No que se refere às estratégias de controle sobre a publicidade, apesar dos avanços, ainda há o que ser feito para diminuir os estímulos apelativos aos consumidores existentes e potenciais. Nesse caso, a padronização dos maços de cigarros, a adição de imagens impactantes na parte frontal das embalagens e a restrição quanto à exposição dos produtos nos pontos de venda, de modo que fiquem atrás do balcão e impeçam que crianças e adolescentes tenham acesso visual, parecem ser os maiores desafios na atualidade brasileira.

Por via comparativa, sugere-se que sejam vetadas as propagandas de bebidas alcoólicas no país, evitando o estímulo ao seu consumo. Orienta-se para a inclusão de imagens e mensagens de redução de danos e/ou de impacto nos rótulos das embalagens de produtos alcoólicos, visando conscientizar a população e reduzir os riscos e o consumo prejudicial dessas substâncias.

Recomenda-se a manutenção da política de aumento tributário sobre o tabaco e de proteção ao fumo passivo, medidas eficazes na diminuição do consumo da substância e no cuidado com a saúde coletiva.

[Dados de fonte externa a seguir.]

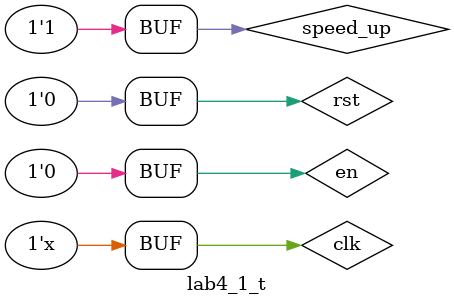
<source format=v>
`timescale 1ns / 1ps
module lab4_1_t;
    reg clk, rst, en, dir, speed_up, speed_down;
    reg [3:0] DIGIT;
    reg [6:0] DISPLAY;
    wire max, min;
    
    lab4_1 test(clk, rst, en, dir, speed_up, speed_down, DIGIT, DISPLAY, max, min);
    
    initial begin
        clk = 1'b1;
        en = 1'b1;
        rst = 1'b1;
        #5 rst = 1'b0;
        #5 en = 1'b1;
        #300 en = 1'b0; 
        #300 en = 1'b1;
        speed_up = 1'b1;
        #1000 en = 1'b0;      
    end
    
    always #5 clk = ~clk;
    
endmodule
</source>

Constata-se que os êxitos alcançados com a redução do tabagismo no Brasil, principalmente nas últimas décadas, são resultados de uma política de Estado eficiente, que se encontra alinhada com os saberes científicos produzidos.

Diferentemente de outras políticas de drogas, como aquelas voltadas para o álcool e substâncias tornadas ilícitas – frequentemente estruturadas sob vieses lobistas, moralistas ou religiosos –, a política brasileira para controle do tabagismo tem sido organizada em intervenções pontuais e inteligentes, não em ações repressivas, violentas ou persecutórias. Nesse sentido, tem conseguido fazer mais para a população, evidenciando que a cada tempo novos saberes, posturas políticas e padrões de comportamento são ajustados para que a sociedade melhor se adapte ao fenômeno do consumo de drogas, tão antigo quanto a própria humanidade.